Девушка часто дышала. Айзенштат слышал удары ее сердца и скрип обуви, когда она переминалась с ноги на ногу.

– Да это ты напугал… Зачем ты так близко подошел? Солдат мог что-нибудь заподозрить…

– Я решил, что за тобой хвост…

Оба замолчали: шаркая ногами, кто-то поднимался по лестнице, спотыкался о битое стекло и гулко кашлял. Когда в подъезде снова стало тихо, Айзенштат возобновил прервавшийся разговор:

– Ну, все в порядке?

Почувствовал, что девушка кивнула, хотя в темноте не видел: похожее ощущение иногда возникает во время разговора по телефону.

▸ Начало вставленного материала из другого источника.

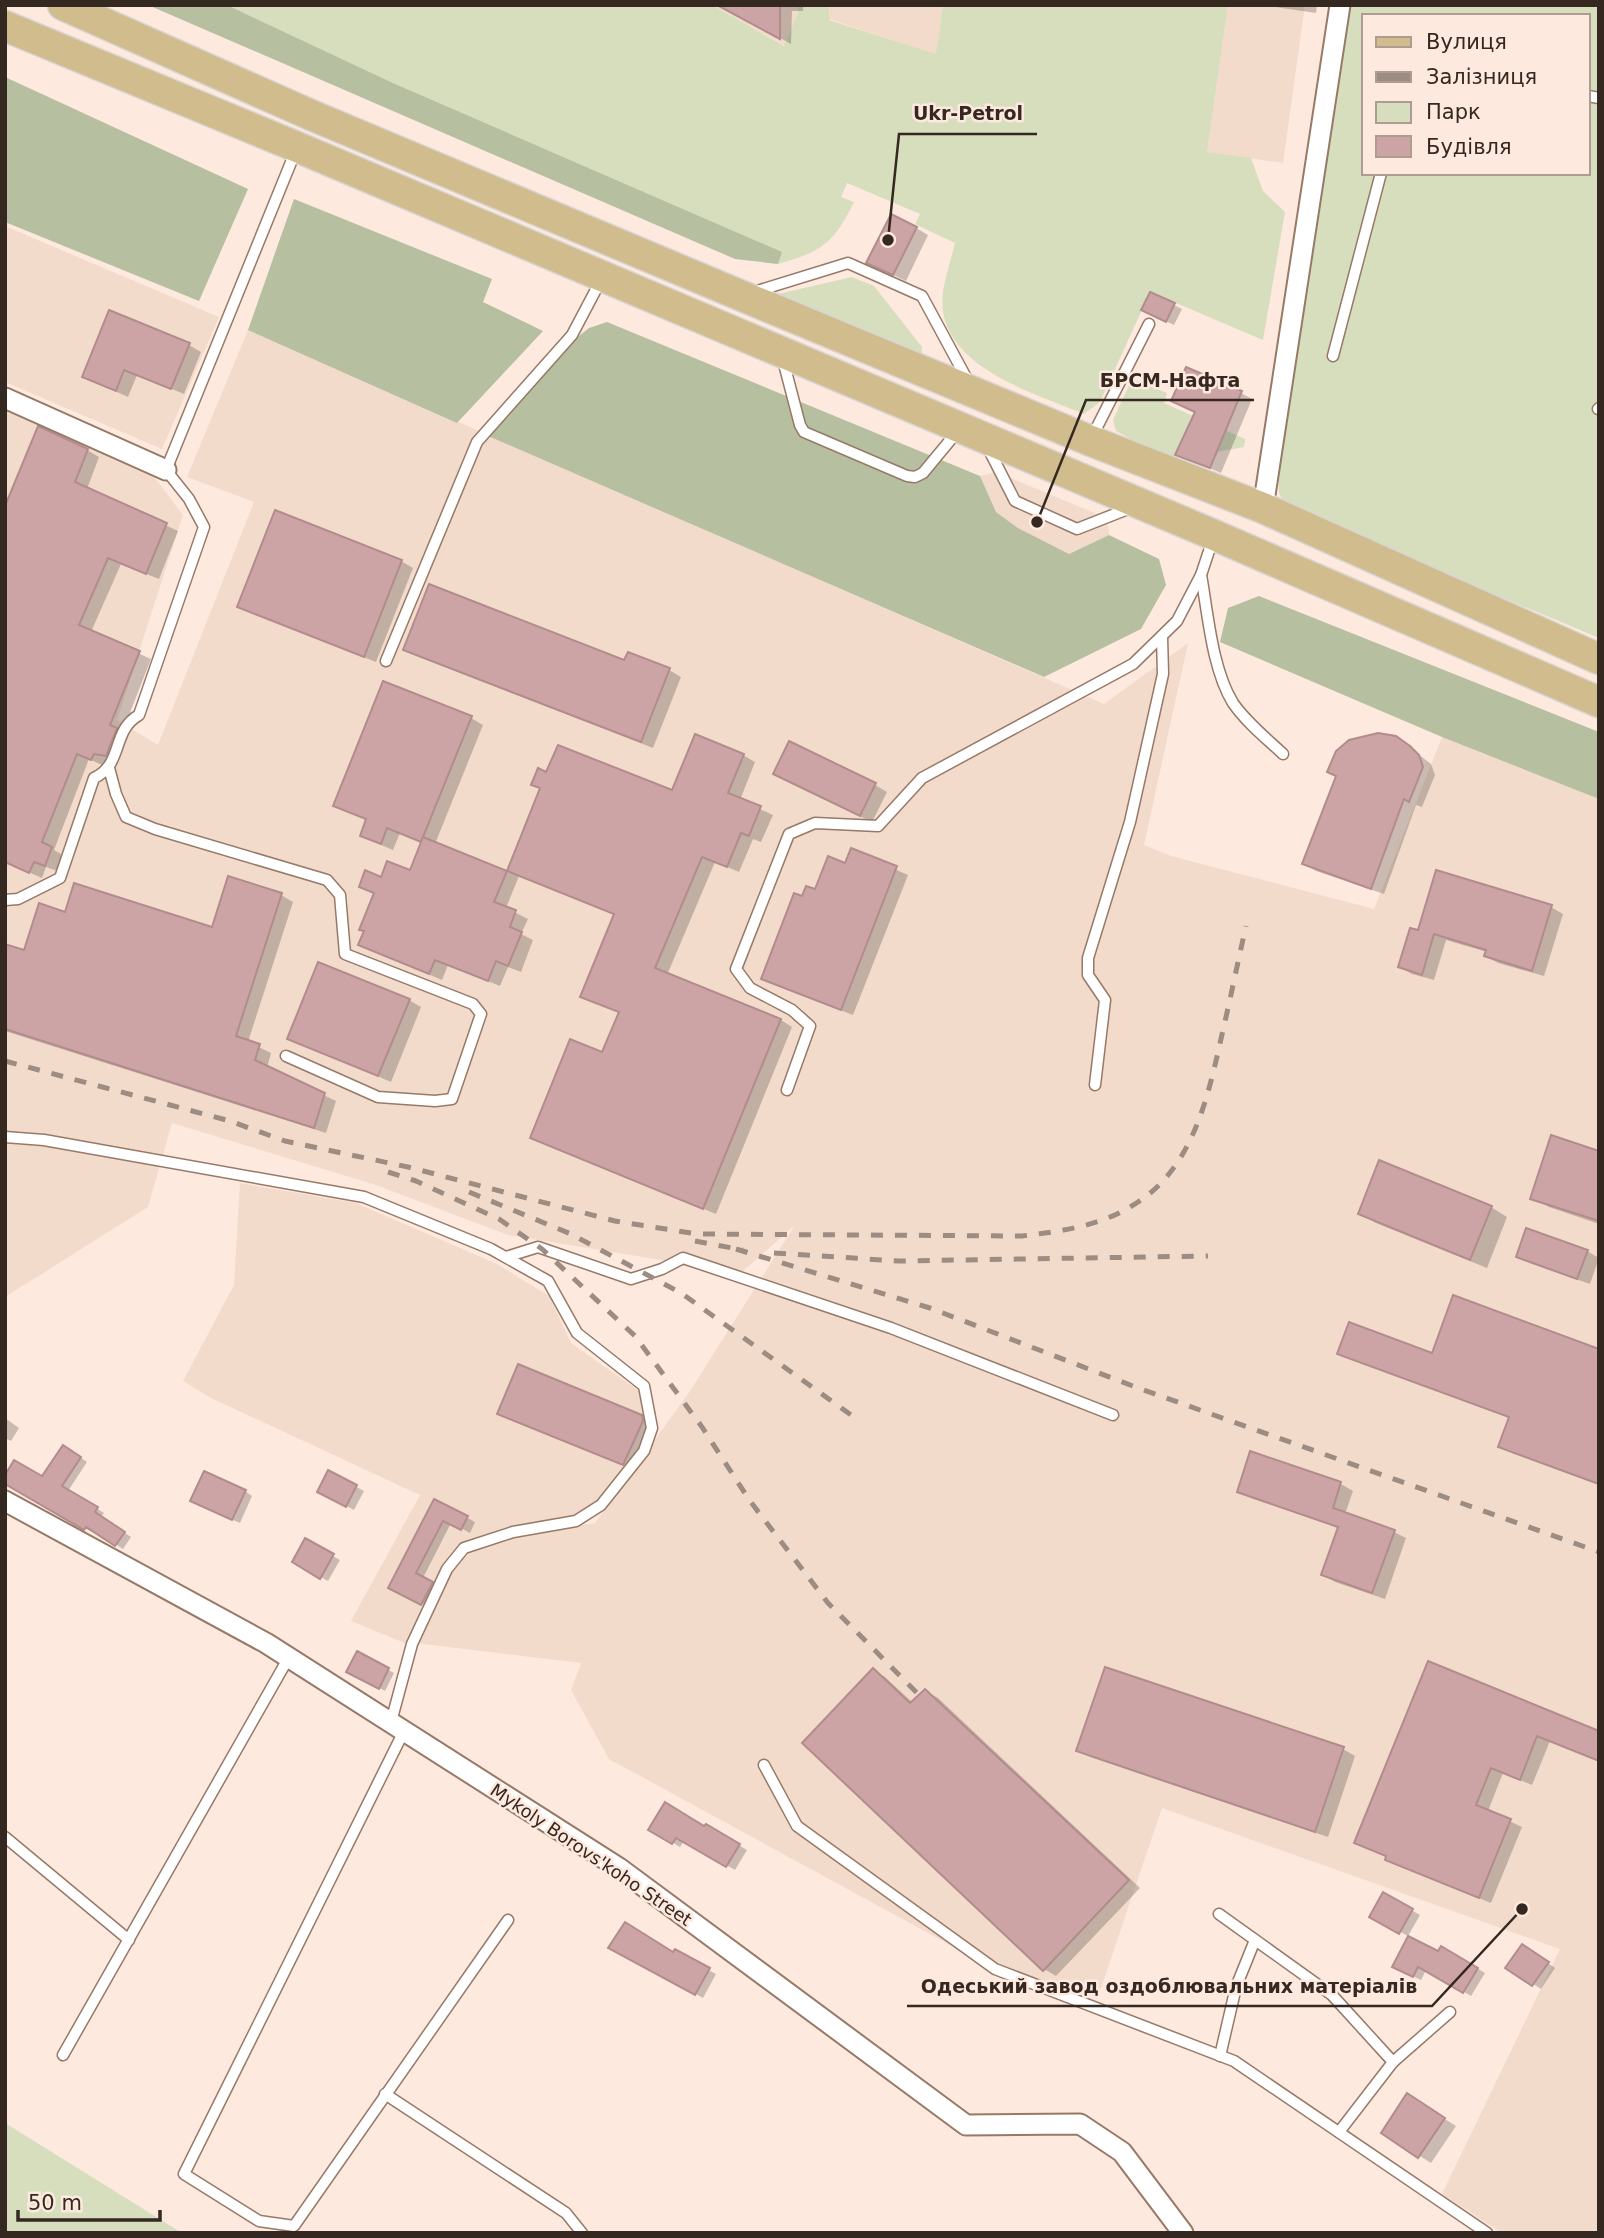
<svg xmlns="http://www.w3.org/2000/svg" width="1604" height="2238" viewBox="0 0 1604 2238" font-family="'DejaVu Sans',sans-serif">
<rect width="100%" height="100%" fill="#fee9de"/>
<g fill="#f3dbcc">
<polygon points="712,5 798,5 798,13 785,46"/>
<polygon points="829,5 943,5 937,55 829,19"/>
<polygon points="1228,5 1305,5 1283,163 1207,152"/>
<polygon points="5,226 219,317 162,449 5,382"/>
<polygon points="248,330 1104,704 1188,643 1144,845 1171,856 1374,909 1442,737 1599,799 1599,2233 1502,2233 1442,2194 1560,1949 1162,1808 1101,1988 1042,1995 609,1759 571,1690 581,1663 415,1643 456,1565 472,1549 519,1535 595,1523 690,1391 795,1225 741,1273 508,1235 376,1185 172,1123 148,1207 5,1297 5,404 149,470 183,515 117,720 158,745 254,502 187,477"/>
<polygon points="996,472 1102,516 1109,528 1109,535 1069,554 1018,528 996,512 980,476"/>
<polygon points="240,1183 356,1203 497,1264 549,1296 571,1343 639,1391 648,1428 640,1450 596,1504 576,1516 513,1527 462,1545 442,1568 407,1644 351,1621 420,1495 211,1398 183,1381 234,1285"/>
</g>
<g fill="#d6debe" fill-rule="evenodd">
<path d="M227 5H712L784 46 798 13V5H829V20L936 54 943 5H1228L1207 152 1251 158 1263 191 1285 212 1263 340 1150 292 1100 402 1084 414C1032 392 933 365 943 291 946 275 951 259 955 243L915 224 920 214 847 183 841 197 854 202C834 243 822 252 778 264L781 252 393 83Z"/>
<path d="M1348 5H1599V638L1286 507 1279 493 1278 469ZM1364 16H1588V173H1364Z"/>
<polygon points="852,277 874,286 922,347 922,355 917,358 778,294"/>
<polygon points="1132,379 1167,393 1164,403 1245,439 1244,447 1217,452 1184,436 1171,461 1116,431 1113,420"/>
<polygon points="5,2123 182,2233 5,2233"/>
</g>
<g fill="#b6bf9f">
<polygon points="148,5 227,5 393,83 782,252 778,264 735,259"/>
<polygon points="5,77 248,189 199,301 5,222"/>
<polygon points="294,199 492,279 483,302 543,331 457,423 248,330"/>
<polygon points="607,322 980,476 996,512 1018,528 1069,554 1109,535 1159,559 1166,585 1141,629 1044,677 486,435 570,343 589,328"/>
<polygon points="1259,596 1599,732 1599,799 1442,737 1220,642 1228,608"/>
</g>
<g fill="#0003">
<polygon points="720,5 803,5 803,11 792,11 791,44"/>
<polygon points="1261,5 1317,5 1316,13"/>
<polygon points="916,228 928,235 906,281 881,269"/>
<polygon points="1151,294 1182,309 1174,325 1151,314"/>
<polygon points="189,345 201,352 184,394 137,375 128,397 84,377"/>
<polygon points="1241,393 1252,399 1221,473 1177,454"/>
<polygon points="87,450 99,457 87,489 178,531 159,579 121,564 91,632 151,659 122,733 128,737 117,763 106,759 104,766 89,759 54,850 63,855 57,871 46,867 42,878 5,862 5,510"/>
<polygon points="401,561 413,568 376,662 251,613 239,606"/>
<polygon points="405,649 669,670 681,677 653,748 417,656"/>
<polygon points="471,718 483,725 435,844 508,873 547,774 673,793 743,755 755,762 740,800 773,815 761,842 753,839 739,872 715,862 667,975 781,1020 792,1027 716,1214 544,1144 532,1137 603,1054 620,1013 583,996 615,915 519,876 506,908 528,919 521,934 533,940 521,972 508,967 500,986 448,965 442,980 360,945 375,895 361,887 411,873 423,843 400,833 393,850 374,842 362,835 368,820 335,805"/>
<polygon points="1408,746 1431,764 1435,775 1422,807 1416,805 1384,894 1316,871 1304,864 1338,776"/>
<polygon points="787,781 875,785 887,792 872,822"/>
<polygon points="852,850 908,875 853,1015 775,985 763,978 803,899 816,891 846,865"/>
<polygon points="229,878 281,895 293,902 248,1042 271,1053 267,1068 336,1101 326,1133 5,1031 5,946 25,952 66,914 213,929"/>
<polygon points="1551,907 1563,914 1544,976 1498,963 1486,956 1487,952 1446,940 1434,980 1412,974 1400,967 1419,932"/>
<polygon points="409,1000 421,1007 391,1082 289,1038"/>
<polygon points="1599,1153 1599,1224 1549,1207 1532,1198"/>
<polygon points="1491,1207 1507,1217 1487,1268 1376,1223 1360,1213"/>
<polygon points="1587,1251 1599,1258 1590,1284 1530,1263 1518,1256"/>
<polygon points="1599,1351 1599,1485 1512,1453 1500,1446 1511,1418 1352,1360 1340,1353 1433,1355"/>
<polygon points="500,1413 641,1416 654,1423 655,1429 636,1471"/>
<polygon points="5,1418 19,1428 11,1441 5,1438"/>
<polygon points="71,1451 87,1462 68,1491 104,1513 101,1517 131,1537 123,1549 94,1530 92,1532 5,1482 43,1478"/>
<polygon points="1251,1454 1341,1484 1353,1491 1345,1514 1394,1532 1406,1538 1385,1599 1335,1582 1323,1575 1339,1528 1251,1498 1239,1491"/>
<polygon points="329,1472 364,1491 354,1510 319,1491"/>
<polygon points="245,1491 252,1496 240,1523 200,1505"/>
<polygon points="435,1501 475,1522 470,1533 451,1523 423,1578 440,1587 429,1608 390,1587"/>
<polygon points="306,1541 340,1560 328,1581 294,1562"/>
<polygon points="358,1654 394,1673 385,1691 349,1671"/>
<polygon points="1429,1664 1599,1733 1599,1761 1550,1741 1532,1785 1503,1773 1488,1811 1522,1827 1491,1903 1399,1866 1388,1857 1356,1842"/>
<polygon points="873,1670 885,1677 913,1703 926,1691 938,1698 1140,1888 1056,1976 1044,1969"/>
<polygon points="1343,1749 1355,1756 1328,1837 1090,1757 1078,1750"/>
<polygon points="706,1826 747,1850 735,1870 684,1841 680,1847 651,1829 705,1829"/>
<polygon points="1384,1894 1420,1915 1408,1936 1371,1916"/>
<polygon points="611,1947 674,1954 675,1952 716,1974 703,1998"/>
<polygon points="1442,1948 1485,1973 1471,1996 1426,1970 1421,1980 1402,1971 1439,1954"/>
<polygon points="1530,1950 1555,1968 1541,1989 1508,1967"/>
<polygon points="1419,2103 1456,2126 1431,2163 1383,2133"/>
</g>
<g fill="#cca4a5" stroke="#b28c8c" stroke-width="2">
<polygon points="717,5 780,5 780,39"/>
<polygon points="891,214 917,227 893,275 866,263"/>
<polygon points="1150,292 1175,303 1166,322 1141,310"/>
<polygon points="109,310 190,343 171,389 124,370 116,391 82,377"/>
<polygon points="1186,367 1242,391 1210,468 1175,455 1195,412 1171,401"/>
<polygon points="38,426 88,449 75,482 167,523 146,574 108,558 79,625 140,651 110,725 117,728 106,756 94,754 91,760 77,754 42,842 52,847 45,866 34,862 29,873 5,862 5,506"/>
<polygon points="275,510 402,560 364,657 237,607"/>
<polygon points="429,584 624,660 628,652 670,668 641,742 403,650"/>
<polygon points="383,681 472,716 421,842 387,828 381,844 360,836 366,819 333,806"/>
<polygon points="1378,733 1396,736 1410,746 1419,755 1423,767 1409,802 1404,799 1371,889 1302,864 1336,776 1327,772 1336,751 1349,740"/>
<polygon points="695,734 744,754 728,793 761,806 749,836 741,833 727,867 702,857 655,968 781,1019 703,1209 530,1138 570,1039 602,1052 619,1012 580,997 614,914 507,871 540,788 531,785 538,768 546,772 558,745 672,790"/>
<polygon points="789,741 876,783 860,816 773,774"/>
<polygon points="423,837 507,871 494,902 516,910 510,927 522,932 508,966 496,961 488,981 435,960 429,974 358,945 364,931 359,930 374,893 359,887 365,870 381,877 387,861 410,870"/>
<polygon points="851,848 897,866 841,1010 761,979 794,893 802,896 806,886 815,889 828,856 845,863"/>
<polygon points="1436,870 1552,905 1532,971 1484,956 1486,950 1434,934 1422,975 1398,967 1410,928 1418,930"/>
<polygon points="228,876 282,893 236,1036 260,1044 255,1060 325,1093 314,1128 5,1029 5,944 24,950 39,903 65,912 74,883 212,927"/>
<polygon points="318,962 410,999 378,1076 287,1039"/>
<polygon points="1551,1135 1599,1151 1599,1221 1530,1199"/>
<polygon points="1379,1160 1492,1206 1470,1260 1358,1214"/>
<polygon points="1526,1228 1588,1250 1577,1279 1516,1257"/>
<polygon points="1453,1295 1599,1349 1599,1484 1498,1447 1509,1417 1337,1354 1349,1322 1432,1353"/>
<polygon points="518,1364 642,1415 643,1421 623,1465 497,1414"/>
<polygon points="63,1445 81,1457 62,1486 98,1507 95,1512 125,1532 115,1546 86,1527 84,1530 5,1484 5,1475 14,1460 42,1476"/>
<polygon points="1250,1451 1341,1482 1333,1508 1395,1530 1372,1593 1321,1575 1338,1527 1237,1492"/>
<polygon points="328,1470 357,1485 346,1507 317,1492"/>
<polygon points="204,1471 246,1490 232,1520 190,1501"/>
<polygon points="434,1499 468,1516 461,1530 443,1521 416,1573 433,1582 421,1605 388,1588"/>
<polygon points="305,1538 334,1554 320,1579 292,1562"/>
<polygon points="357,1651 389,1668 379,1689 346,1672"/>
<polygon points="1428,1661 1599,1731 1599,1761 1537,1736 1520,1780 1491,1768 1476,1805 1511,1819 1479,1898 1385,1860 1386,1856 1354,1843"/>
<polygon points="1105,1667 1344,1747 1315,1832 1076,1751"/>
<polygon points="873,1668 910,1703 925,1689 1129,1880 1043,1971 802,1743"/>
<polygon points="665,1802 704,1826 706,1824 740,1844 726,1867 676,1838 672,1844 648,1830"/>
<polygon points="1383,1892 1413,1909 1399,1934 1369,1917"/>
<polygon points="625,1922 673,1952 675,1949 710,1968 695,1995 608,1948"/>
<polygon points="1408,1936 1438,1951 1441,1946 1478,1968 1463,1993 1418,1967 1413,1977 1392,1967"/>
<polygon points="1522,1944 1549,1962 1532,1986 1505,1968"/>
<polygon points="1407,2093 1445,2118 1418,2158 1381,2133"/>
</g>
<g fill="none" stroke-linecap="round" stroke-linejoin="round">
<g stroke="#977967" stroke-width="13">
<g id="lane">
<polyline points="1588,96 1599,98"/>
<polyline points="754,292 848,263 922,296 969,383"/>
<polyline points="1333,356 1381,173"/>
<polyline points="783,360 800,425 804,432 907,476 915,477 923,473 957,432"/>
<polyline points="1598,409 1599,408"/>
<polyline points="1092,437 1149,324"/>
<polyline points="988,448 1015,501 1077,529 1133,507"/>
<path d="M1201 575C1208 614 1212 669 1233 703 1246 722 1266 738 1283 754"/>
<polyline points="386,661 477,442 572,335 601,280"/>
<polyline points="109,768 116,794 126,817 155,829 327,880 340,895 345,954 473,1004 481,1014 452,1099 435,1101 378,1097 286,1056"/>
<path d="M5 900 18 899 60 878 94 778C124 764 111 731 139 715L204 527 189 499 166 470 296 150"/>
<polyline points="1095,1085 1105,1000 1088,975 1088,958 1130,822 1163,674 1162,637"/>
<polyline points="787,1090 810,1026 792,1010 750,988 736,969 789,834 815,823 878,826 922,778 1133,664 1177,621 1201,575 1213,539"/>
<polyline points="5,1137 44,1140 364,1197 491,1249 548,1281 577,1333 644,1386 652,1428 644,1451 601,1505 576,1521 513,1532 464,1548 447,1569 412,1644 391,1722"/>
<polyline points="506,1257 538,1247 631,1279 662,1269 683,1258 891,1328 1113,1415"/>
<polyline points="404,1731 184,2174 259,2221 294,2226 508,1920"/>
<polyline points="764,1765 797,1826 995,1969 1234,2061 1487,2233"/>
<polyline points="5,1837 129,1940"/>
<polyline points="1219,1914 1332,1995 1393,2062 1339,2132"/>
<polyline points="63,2055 289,1657"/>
<polyline points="1220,2056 1236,1987 1255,1940"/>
<polyline points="1393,2062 1450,2012"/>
<polyline points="385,2094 566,2213 582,2233"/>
</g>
</g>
<g stroke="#977967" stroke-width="23">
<g id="street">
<polyline points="5,398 166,470"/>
<polyline points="1263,508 1340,5"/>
<polyline points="5,1501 266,1643 619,1868 966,2125 1080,2124 1122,2152 1183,2233"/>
</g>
</g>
<g stroke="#d7d4d3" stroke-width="33">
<g id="primary">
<polyline points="63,5 311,115 742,296 1091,441 1263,508 1599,659"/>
<polyline points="5,26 297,147 1214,535 1599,702"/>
</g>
</g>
<use href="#lane" stroke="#fff" stroke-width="10"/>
<use href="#street" stroke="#fff" stroke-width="19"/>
<use href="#primary" stroke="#d1bc8e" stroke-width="30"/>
<g stroke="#9d8c82" stroke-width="5" stroke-dasharray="12 12" stroke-linecap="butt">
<path d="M5 1061 230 1121 285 1141 408 1167 615 1221 697 1234 1022 1236C1062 1231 1103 1226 1138 1202 1195 1165 1209 1092 1223 1030 1231 996 1238 961 1246 926"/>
<polyline points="388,1172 416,1181 499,1219 542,1249 635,1336 702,1427 750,1501 828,1603 919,1695"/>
<polyline points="469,1192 571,1234 681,1293 851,1415"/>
<polyline points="695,1241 743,1250"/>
<polyline points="736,1249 930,1308 1138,1388 1599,1552"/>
<polyline points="774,1253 899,1261 1208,1256"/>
</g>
</g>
<g text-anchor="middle" stroke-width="5" stroke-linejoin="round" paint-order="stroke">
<g font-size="18" fill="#352821" stroke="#fee9de">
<text transform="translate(591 1855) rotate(34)" y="6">Mykoly Borovs'koho Street</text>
</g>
</g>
<path fill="none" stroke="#352821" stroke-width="2.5" d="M888 240L899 134H1037M1037 522L1086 400H1254M1522 1909L1432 2006H907"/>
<g fill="#352821" stroke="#fee9de" stroke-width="2.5">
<circle cx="888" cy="240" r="7"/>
<circle cx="1037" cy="522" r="7"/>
<circle cx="1522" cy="1909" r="7"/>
</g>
<g font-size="19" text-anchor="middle" font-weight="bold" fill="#352821" stroke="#fee9de" stroke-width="5" stroke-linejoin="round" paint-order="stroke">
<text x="968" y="120">Ukr-Petrol</text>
<text x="1170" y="387">БРСМ-Нафта</text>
<text x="1169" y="1993">Одеський завод оздоблювальних матеріалів</text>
</g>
<rect width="1604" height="2238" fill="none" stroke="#352821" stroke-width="14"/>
<rect x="1362" y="14" width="228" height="161" fill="#fee9de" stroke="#ae9c92" stroke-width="2"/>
<rect x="1376" y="37" width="35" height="10" fill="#d1bc8e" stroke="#ae9c92" stroke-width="2"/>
<text x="1426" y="49" font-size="21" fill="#352821">Вулиця</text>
<rect x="1376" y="72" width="35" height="10" fill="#9d8c82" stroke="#ae9c92" stroke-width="2"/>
<text x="1426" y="84" font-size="21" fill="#352821">Залізниця</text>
<rect x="1376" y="102" width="35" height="21" fill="#d6debe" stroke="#ae9c92" stroke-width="2"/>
<text x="1426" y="119" font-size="21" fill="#352821">Парк</text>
<rect x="1376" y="136" width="35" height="21" fill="#cca4a5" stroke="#ae9c92" stroke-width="2"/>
<text x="1426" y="154" font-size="21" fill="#352821">Будівля</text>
<path d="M18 2210v10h142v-10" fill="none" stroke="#352821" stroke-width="3.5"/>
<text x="28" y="2210" font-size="21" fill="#352821" stroke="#fee9de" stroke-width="5" paint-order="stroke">50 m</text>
</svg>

– Не переживай, просто несколько раз останавливали жандармы, проверяли телегу… Меня беспокоит твоя бледность… у тебя был такой ошалевший, болезненный вид у шлагбаума, что…

– А меня беспокоит, как ты поедешь обратно… а если снова обыск?

Эва нахмурилась:

– Оставь… сегодня у каждого человека это свое «если».

Помолчали несколько долгих секунд. Только трескучие капли все бормотали, отстукивали по полу с водянистым дребезгом, вылущивались из взмокшего потолка, сползали с труб и расщелин разводами, как стекающий по бледной шее пот.

– Что там нового на поверхности? – Он прервал влажную трель своим простуженным голосом, который слился с ее бойким эхом; голос как будто стал частью этих подвальных всхлипов, плотью от их плоти.

Архитектор часто говорил о внешнем мире – территории вне гетто – так, словно находился в подземелье. Эва заговорила еще тише:

– В январе Ауэрсвальд ездил на поклон в Берлин. Объявлено окончательное решение вопроса… новая программа… До меня эти слухи дошли в феврале, организация долго их проверяла, и вот только теперь, в марте, все действительно подтвердилось… Похоже, этим летом квартал будет ликвидирован.

Отто потер подбородок, скрипнув щетиной, но промолчал: слушал.

– Из Львовского гетто начали депортировать людей еще зимой, сейчас начали отправку из Люблина… вероятнее всего, следующие на очереди Краков и Варшава.